Layer 1: Assured System Content. This layer focuses on technology assets and the people who create them. The first step is building security into the development life cycle of application code by implementing standards and policies as well as regular testing through the cycle. This layer should ensure the content of applications through the proper training of developers, architects, product managers and even executives on integrating security within each specific role.

Layer 2: Integrated Security Overlay. Web application firewalls and monitoring databases for transactions not within normal operating margins are a few of the activities at this layer. Scanning agents can continually look for anomalies to report to a control center where administrators can take evasive actions. This layer relies on Layer 1 in that the applications have been built properly, providing confidence in the definition of “normal.”

Layer 3: Intelligence. An advanced persistent threat (APT) is a multivector attack which requires defenses to not be autonomous and isolated. Such a threat will simultaneously challenge many levels of Layer 2 systems, which are continuously gathering information about the domain of protection. All of the information from these devices must be aggregated into one location to create a source of actionable intelligence.  Such intelligence can detect and defeat multifactor attack. 

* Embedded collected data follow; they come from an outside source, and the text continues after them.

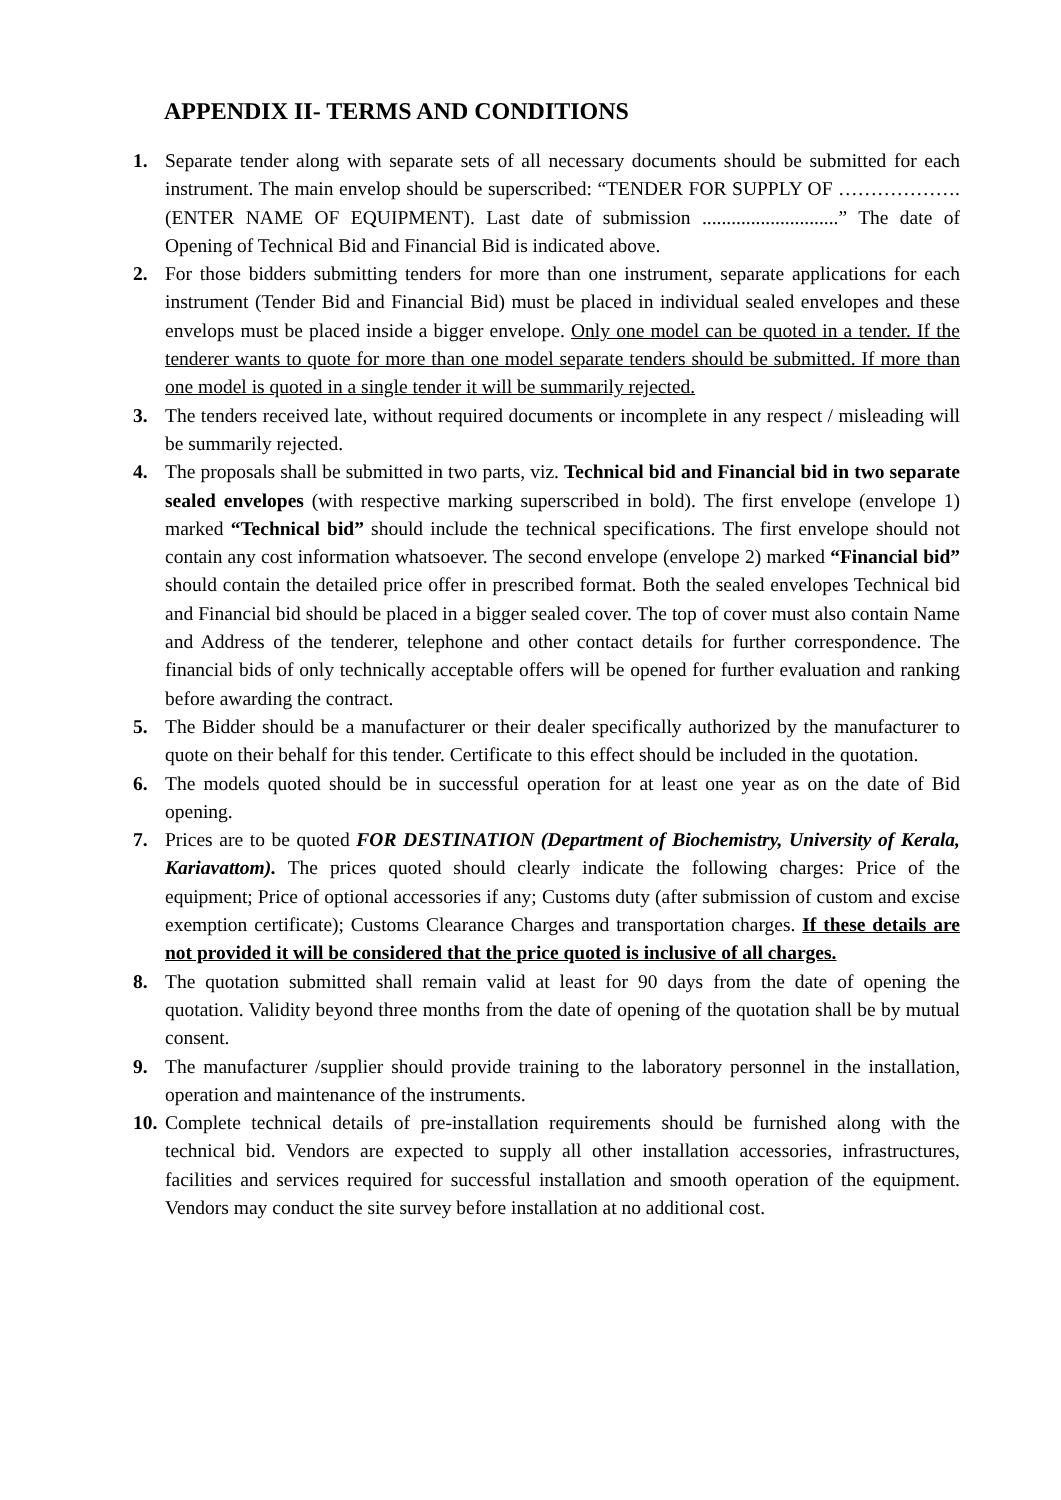APPENDIX II- TERMS AND CONDITIONS
1. Separate tender along with separate sets of all necessary documents should be submitted for each instrument. The main envelop should be superscribed: “TENDER FOR SUPPLY OF ………………. (ENTER NAME OF EQUIPMENT). Last date of submission ............................” The date of Opening of Technical Bid and Financial Bid is indicated above.
2. For those bidders submitting tenders for more than one instrument, separate applications for each instrument (Tender Bid and Financial Bid) must be placed in individual sealed envelopes and these envelops must be placed inside a bigger envelope. Only one model can be quoted in a tender. If the tenderer wants to quote for more than one model separate tenders should be submitted. If more than one model is quoted in a single tender it will be summarily rejected.
3. The tenders received late, without required documents or incomplete in any respect / misleading will be summarily rejected.
4. The proposals shall be submitted in two parts, viz. Technical bid and Financial bid in two separate sealed envelopes (with respective marking superscribed in bold). The first envelope (envelope 1) marked “Technical bid” should include the technical specifications. The first envelope should not contain any cost information whatsoever. The second envelope (envelope 2) marked “Financial bid” should contain the detailed price offer in prescribed format. Both the sealed envelopes Technical bid and Financial bid should be placed in a bigger sealed cover. The top of cover must also contain Name and Address of the tenderer, telephone and other contact details for further correspondence. The financial bids of only technically acceptable offers will be opened for further evaluation and ranking before awarding the contract.
5. The Bidder should be a manufacturer or their dealer specifically authorized by the manufacturer to quote on their behalf for this tender. Certificate to this effect should be included in the quotation.
6. The models quoted should be in successful operation for at least one year as on the date of Bid opening.
7. Prices are to be quoted FOR DESTINATION (Department of Biochemistry, University of Kerala, Kariavattom). The prices quoted should clearly indicate the following charges: Price of the equipment; Price of optional accessories if any; Customs duty (after submission of custom and excise exemption certificate); Customs Clearance Charges and transportation charges. If these details are not provided it will be considered that the price quoted is inclusive of all charges.
8. The quotation submitted shall remain valid at least for 90 days from the date of opening the quotation. Validity beyond three months from the date of opening of the quotation shall be by mutual consent.
9. The manufacturer /supplier should provide training to the laboratory personnel in the installation, operation and maintenance of the instruments.
10.
Complete technical details of pre-installation requirements should be furnished along with the technical bid. Vendors are expected to supply all other installation accessories, infrastructures, facilities and services required for successful installation and smooth operation of the equipment. Vendors may conduct the site survey before installation at no additional cost.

Layer 4: Industry and Government. Attacks are often larger than a single enterprise and can span an entire industry. Adversaries are aligning against us; therefore, we must align ourselves to share what we know. Information from Layer 3 must be shared. Many insurance companies are part the Financial Services Information Sharing and Analysis Center (fsisac.com) and InfraGard. These organizations provide a means to share anonymous yet actionable intelligence with law enforcement, federal agencies and even competitors for the purpose of pattern matching and early warning. Knowing about a threat before it affects enterprises is the best defense. 

Implementing security strategy does not have to be expensive. Studies have shown that “breach avoidance” is actually not the primary financial benefit. Organizations that follow strategies such as the security stack can save money by more efficient processes, reduced time to market for applications and reduced compliance and remediation costs.